水産のいろんな世界を歩き見て、ひとの営みや暮らしを伝えています

〈新美貴資の「めぐる。(42)」〉加工と直販で拡大目指す 山崎水産 坂柳淳之さん

〈『日本養殖新聞』2015年12月15日号掲載、2020年4月17日加筆修正〉

師走にはいるも、今年は晩秋から暖かい日が続き、日中はおだやかな陽気に包まれる。好天に恵まれたとある日の昼下がりに向かったのは、愛知県は東三河の都市・豊橋。同市の南部に位置する野依町で、アユを養殖する山崎水産を訪ねた。同市の特産である大葉やトマトなどを栽培する畑があたりにひろがるなか、今期の出荷をすべて終え、水のぬかれた養魚場は、来期からの稚魚の池入れをひかえ、静かなときを迎えていた。

全国一の生産量を誇る、愛知の養殖アユ。現在は数社が事業を展開し、良質なアユを育てている。そのなかで、豊橋に本拠をおく同社は、年間約100トンを出荷する中堅の生産者である。

三代目の坂柳淳之さん(43)が、同社のこれまでの歩みについて教えてくれた。創業は昭和40年代で、坂柳さんの母方の祖父が始めた。当初は、アユとウナギの両方を養殖していたが、20年くらい前よりアユのみを扱うようになり、いまにいたる。昔はこのあたりも養鰻が盛んで、20軒ほどが営んでいたというが、すでに一軒も残っておらず、往時の面影はない。

地元の高校を卒業し、大学に夜間で通う間、会社の仕事を手伝っていた坂柳さん。後を継ぐ意識はまったくなかったが、「生き物が好きで自分に合っていた」と、そのまま家業を継ぐことに。現在は社長を務める父・孝夫さん、母・澄子さん、妹・樋口友美さん、3名の従業員らと汗を流す。

いま、養殖アユの業界は苦しい局面に立たされている。かつて1万3000トンあったという国内の生産量は5000トンを切り、最盛期の半分以下にまで落ち込んだ。くわえて近年の餌や電気代の上昇が重くのしかかり、経営を圧迫する。「10年かけてアユの消費は落ちてきた。回復には時間がかかる」。苦境からの脱却をはかろうと、坂柳さんは育てたアユの加工と直販に力を入れる。

同社では、鮮魚や冷凍のほか、天日干しを市場だけでなく一般向けにも販売する。昨年には、特殊な加工をくわえることで、頭から骨まで丸ごと食べることができる「鮎の極み」を商品化した。
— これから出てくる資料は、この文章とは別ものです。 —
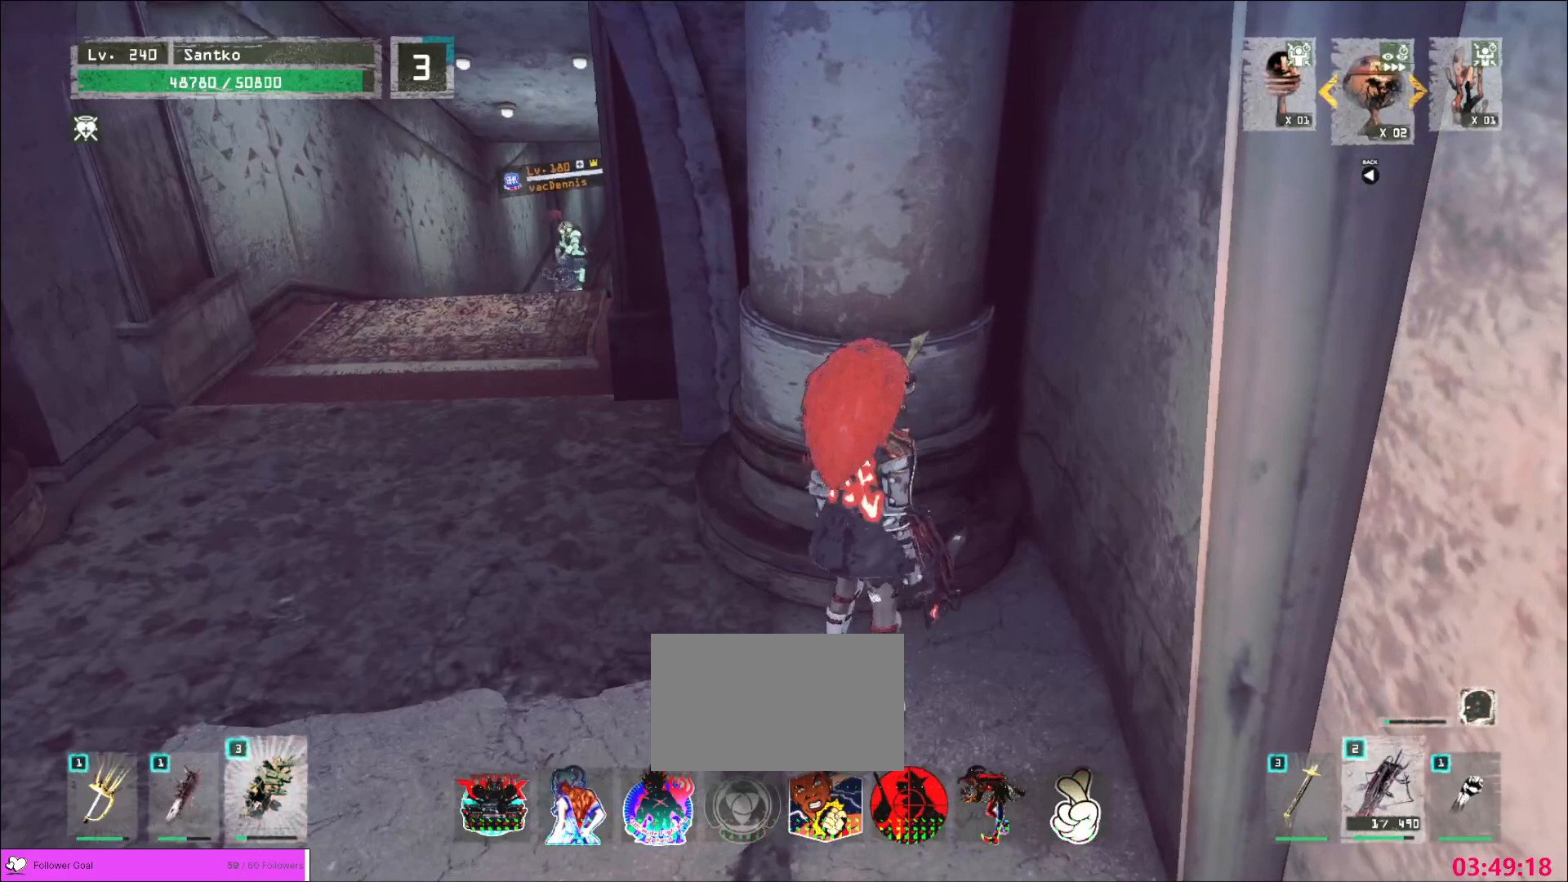
{"keys": ["w"], "mouse": [], "events": [[40, "w", "up"], [160, "w", "down"], [240, "w", "up"], [320, "w", "down"], [360, "w", "up"], [440, "w", "down"]]}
「生産量を増やすよりも需要を拡大するほうが先」と話す坂柳さんは、県の内外で開かれる軽トラ市などのイベントに積極的に出店し、塩焼きや加工品を直売する。

今年10月には、地元で開かれる最大のイベントである「豊橋まつり」に初めて出店。2日間で約450匹の塩焼きを売り、来場者にアユのおいしさと同社の存在をアピールした。

「エンドユーザーに興味をもってもらえれば」。坂柳さんはネットを使ったり、イベントに参加したり、さまざまな形で消費者に情報を発信するとともに、異業種の交流会にも飛び込んで視野をひろげる。どうしたらもっとアユが売れるのか。実践をかさね、試行する毎日が続く。

同社は2か所の養魚場に、露地13面とハウス8面からなる池をもつ。80メートル下から汲み上げる、水温の安定した上質な地下水で元気なアユが育つ。鮮魚の出荷は、3月の初めから8月いっぱいくらいまで。シーズン中はつねに気が抜けない。「大きくしようと無理をして餌はやらない。そういう無理がたたって死んでしまう」。もっとも神経を使うのは給餌で、餌を食べる様子からそのときの状態を把握し、飼育法を調整しながら健康な魚づくりを行う。「いいかげんなことをしたら返ってくる」という坂柳さんは、来る池入れのときにそなえて気を引き締める。

将来かなえたい夢は、バーベキューやつかみ取り、料理が味わえる直売所をつくり、おいしさだけでなく楽しさも提供して、アユの魅力をアピールすること。「自分がつくったアユはおいしいと思う」。丹精こめて育てた魚への自信が原動力となり、これからの活路をきりひらく。